Aim
From the records below, pull out every line that contains the word "Traffic", matching its capitalization.

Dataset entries
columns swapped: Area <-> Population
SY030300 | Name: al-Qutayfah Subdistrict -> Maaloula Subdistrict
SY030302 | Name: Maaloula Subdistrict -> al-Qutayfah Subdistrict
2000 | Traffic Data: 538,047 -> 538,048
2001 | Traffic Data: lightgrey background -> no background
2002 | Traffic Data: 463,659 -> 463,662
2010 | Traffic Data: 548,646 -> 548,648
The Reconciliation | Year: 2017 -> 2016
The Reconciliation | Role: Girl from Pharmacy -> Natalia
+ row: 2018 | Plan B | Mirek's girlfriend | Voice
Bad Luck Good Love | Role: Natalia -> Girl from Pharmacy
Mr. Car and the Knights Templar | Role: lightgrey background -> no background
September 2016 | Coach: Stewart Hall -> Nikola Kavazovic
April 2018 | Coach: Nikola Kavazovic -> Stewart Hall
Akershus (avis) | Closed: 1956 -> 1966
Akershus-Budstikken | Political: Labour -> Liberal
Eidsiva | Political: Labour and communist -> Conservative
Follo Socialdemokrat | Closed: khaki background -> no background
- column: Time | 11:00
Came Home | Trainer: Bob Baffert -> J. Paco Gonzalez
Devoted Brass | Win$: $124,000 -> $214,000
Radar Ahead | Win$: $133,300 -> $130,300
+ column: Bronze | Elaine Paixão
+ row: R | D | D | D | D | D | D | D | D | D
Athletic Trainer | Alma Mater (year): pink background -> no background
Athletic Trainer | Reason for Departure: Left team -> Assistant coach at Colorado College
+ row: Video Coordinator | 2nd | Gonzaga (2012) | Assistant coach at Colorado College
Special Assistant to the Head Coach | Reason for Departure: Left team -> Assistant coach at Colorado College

Task answer
2000 | Traffic Data: 538,047 -> 538,048
2001 | Traffic Data: lightgrey background -> no background
2002 | Traffic Data: 463,659 -> 463,662
2010 | Traffic Data: 548,646 -> 548,648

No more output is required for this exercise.